The sound of one voice clapping
Zack Freeman got tired of being in a band, so he started wearing a sampler.
He was in a few Colorado a cappella groups that wouldn't bend to his creative whims. "A cappella's kind of snooty," Freeman says. "It's not really jam-based or spontaneously collaborative. I wanted to be more free with my music and the way that I made the sounds."
Freeman moved to Albuquerque in 2000, and two years later he started tinkering with a four-track tape recorder. He wanted to be able to record himself live. "I had seen a guy do it with, like, a bunch of indigenous instruments," Freeman recalls. "That stuck in my head and I was like, Well, time to go figure out how to do that."
He found a sampler that could help him become a one-man band and set to work.

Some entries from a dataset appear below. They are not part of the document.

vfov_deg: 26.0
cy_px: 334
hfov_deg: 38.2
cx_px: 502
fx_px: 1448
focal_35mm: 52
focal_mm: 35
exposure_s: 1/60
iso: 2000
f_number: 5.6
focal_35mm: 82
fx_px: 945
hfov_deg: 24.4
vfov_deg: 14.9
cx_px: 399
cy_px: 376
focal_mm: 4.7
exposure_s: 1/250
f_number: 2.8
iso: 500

He sharpened his beatboxing skills and learned how to use his voice to craft the rhythm, melody and harmonies of every song. "It's all vocals," Freeman says. "There's no guitar, no drums, no nothing."
If you had to pick one genre in which to pigeonhole Freeman, it would probably be hip-hop; he beatboxes on almost every track and occasionally spits a rhyme. But he struggles to describe himself. "We don't know what kind of music I do," Freeman admits. "It's a hip-hop, folk, a cappella, electronica kind of thing ... sort of."
When he plays live, Freeman takes about a minute to create each part of his songs and loop them together. Each set is different because Freeman tries to guess what will tickle his audience's fancy. "I'll start off with something that sounds vaguely drum and bass or Latin-y," Freeman says. "Then I look at the crowd and think, What are they going to be into? In that five seconds, I have to decide what kind of melody I'm going to throw on."
Lyrically, Freeman rails against politicians who betray the public's trust while encouraging individuals to take on the onus for creating change. "You can't escape your responsibilities," Freeman explains. "If there's something you're supposed to be doing, you have to take care of it."
Freeman grew up singing every day. His parents taught him how to use his pipes at an early age, and they made him practice constantly. That environment helped Freeman understand the power of his voice. "When you have a good message, good melody and good phrasing, it seems to hit human beings closer to the heart," Freeman says. "It's a nicer, calmer way of telling people what's up."
Freeman says he spends a lot of time at home experimenting with sounds, a sampler slung over his neck. It all pays off when someone at his show raises a fist. "They just heard you say something and they got the message," Freeman says. "That means that you've been a conduit for basically God to touch somebody's soul for a second. Job well done."
Freeman's anomalous skills landed him a spot on NBC's "America's Got Talent" in August 2006. He made it all the way to the final showdown of the episode but lost to a guy who played guitar with an eggbeater. Freeman says he has no hard feelings about being denied the win. "I didn't really care, man," Freeman asserts. "We all had a good time. TV is the farthest thing from reality."
On his latest record, Freeman teamed up with TuMan Productions, also known as Albuquerque duo Mic J and The Tractition. The album, TuMan Presents Zack Freeman,is his second solo release. TuMan provided background instrumentation, such as guitar, snare drum and harmonica, and Freeman did the rest. He credits Mic J and The Tractition for helping him fashion his most meticulous effort yet. "We would all really work on honing the sound to make sure that it sounded like me," Freeman says. "We'd do it over and over and over again. That was the fun part, because it helped me develop a vocal style, as opposed to just singing really loud and kind of half-yelling."